The Connecticut was quite close in shore and headed toward it. She made a sharp turn, and the Kansas, Vermont and Louisiana and the others fell in quickly. There were gaps in the line for the ships that had sought better anchorages, and these were filled in when the proper time came. Gradually the line became compact and within fifteen minutes one long column of American warships was gliding southward at a speed of ten knots, the Chilean flagship off the starboard bow of our flagship, all silently stealing away in the beautiful starlight night from hospitable and attractive Punta Arenas. The start was made as smoothly and easily as in broad daylight. There was no fuss about it. The fleet had gone about its business in a businesslike way. That business was to get through the rest of the strait in the easiest and safest manner.
You went to bed at midnight leaving orders to be called at 4 A. M. so as to come on deck and see the flagship turned toward home at Cape Froward, the lowest continental point of land in the world. You got out just abeam of Cape San Isidro, with its flashing white light, and you found yourself in the midst of rugged scenery. The sky was overcast and a strong wind, like that which churned Possession Bay when the fleet entered the eastern end, was blowing. Bare mountains and rocks stood out in the gloom. Soon the shadows began to purple the hillsides and rocks; there was visible a strip of green which you made out to be trees reaching half way up the black mountain sides. Then the clouds lightened; everything stood out clearly in a gray light and you knew it was time for sunrise.

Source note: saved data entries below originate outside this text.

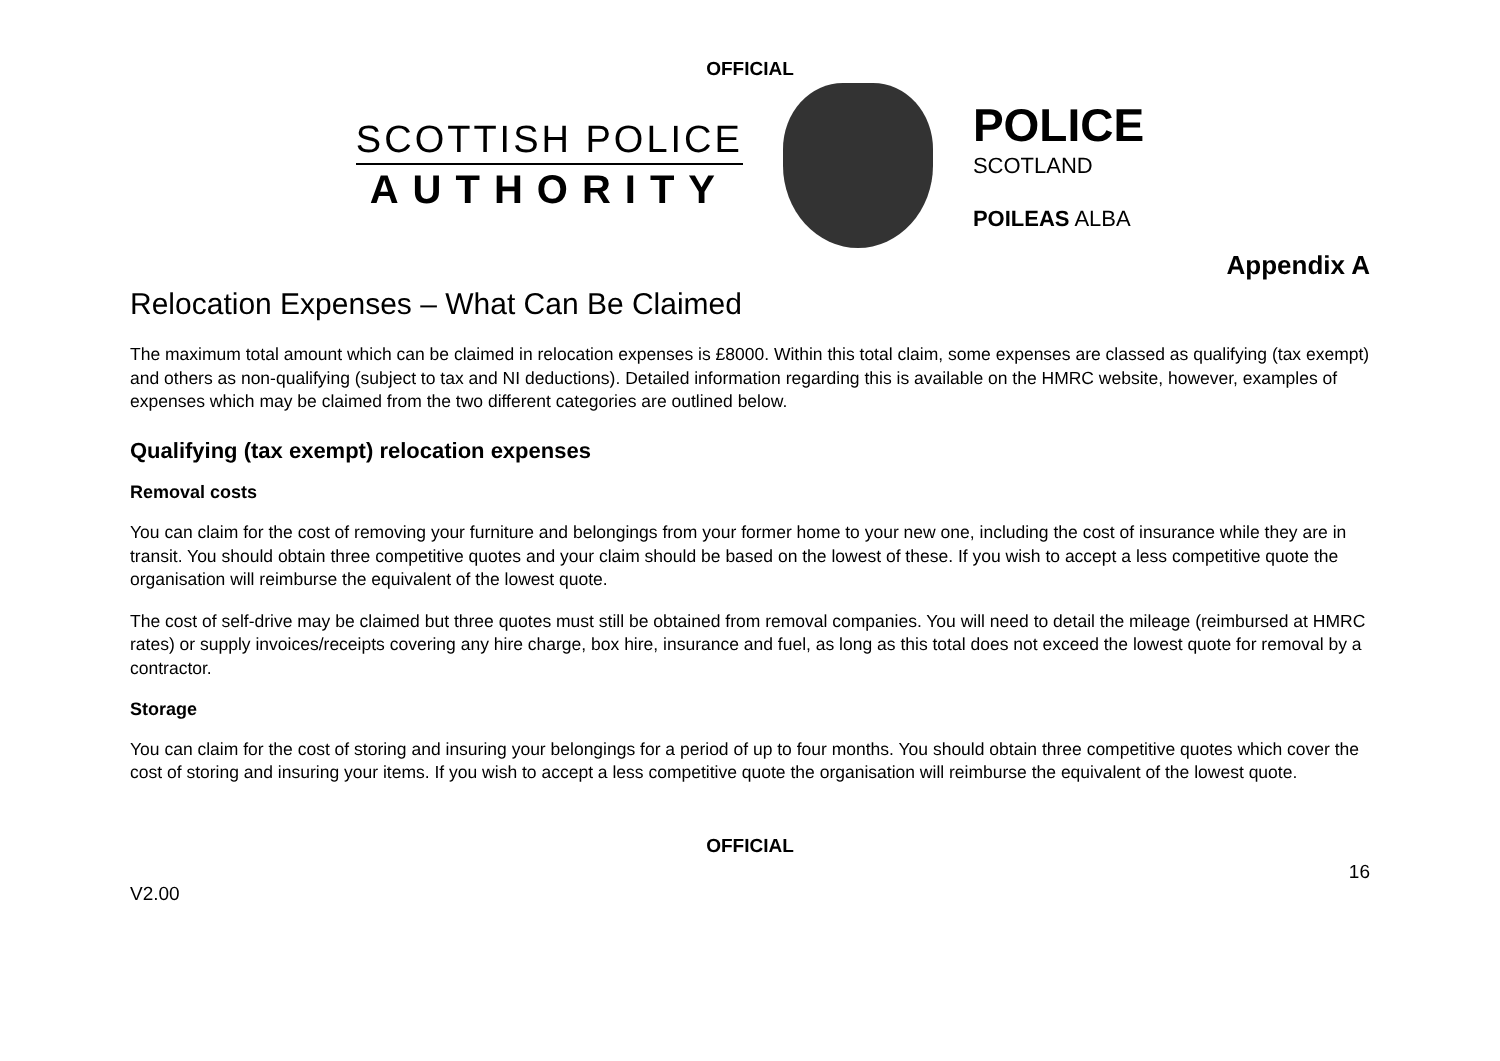OFFICIAL
SCOTTISH POLICE
AUTHORITY
POLICE
SCOTLAND
POILEAS ALBA
Appendix A
Relocation Expenses – What Can Be Claimed
The maximum total amount which can be claimed in relocation expenses is £8000. Within this total claim, some expenses are classed as qualifying (tax exempt) and others as non-qualifying (subject to tax and NI deductions). Detailed information regarding this is available on the HMRC website, however, examples of expenses which may be claimed from the two different categories are outlined below.
Qualifying (tax exempt) relocation expenses
Removal costs
You can claim for the cost of removing your furniture and belongings from your former home to your new one, including the cost of insurance while they are in transit. You should obtain three competitive quotes and your claim should be based on the lowest of these. If you wish to accept a less competitive quote the organisation will reimburse the equivalent of the lowest quote.
The cost of self-drive may be claimed but three quotes must still be obtained from removal companies. You will need to detail the mileage (reimbursed at HMRC rates) or supply invoices/receipts covering any hire charge, box hire, insurance and fuel, as long as this total does not exceed the lowest quote for removal by a contractor.
Storage
You can claim for the cost of storing and insuring your belongings for a period of up to four months. You should obtain three competitive quotes which cover the cost of storing and insuring your items. If you wish to accept a less competitive quote the organisation will reimburse the equivalent of the lowest quote.
OFFICIAL
16
V2.00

The clouds broke to the east and suddenly there shot through them six great shafts of crimson light as if they were the rays of an enormous searchlight in the east, rays colored by passing through bright red glass. You stood on the bridge fascinated and almost enthralled. Then you saw the edge of the snowfield of Mount Sarmiento far to the south. The clouds hid its brow but as they broke occasionally you could catch a glimpse now and then of a glacier gripping the mountain sides with the strength and permanence of the ages and you knew that truly you were looking at God's country, not the country of home, as most folks the world over call God's country, but one that revealed the majesty of creation.
So on and on you went in the narrow channels bordered by rock-faced hills and mountains, green from the water half way up their sides. Some of the mountains were entirely of stone with abrupt sheers like the sides of the precipices in the Yosemite. Waterfalls leaped from cliffs here and there and now and then one could see a stream rushing down the hillside, foaming and roaring, its waters madly dashing to complete obliteration in the swirling sea where the immutable laws of gravity sent them. It seemed a pity that a thing so white and pure should find an ignoble end, but the power of the sun's rays had set the forces of perpetual motion in those leaps and bounds and the same streams will dash down to the sea doubtless as long as the sun's power lasts to heat the edges of the glaciers and try to rob them of their strength. You saw great peaks and short ranges. Every one had a different light upon it; every one differed from another in formation.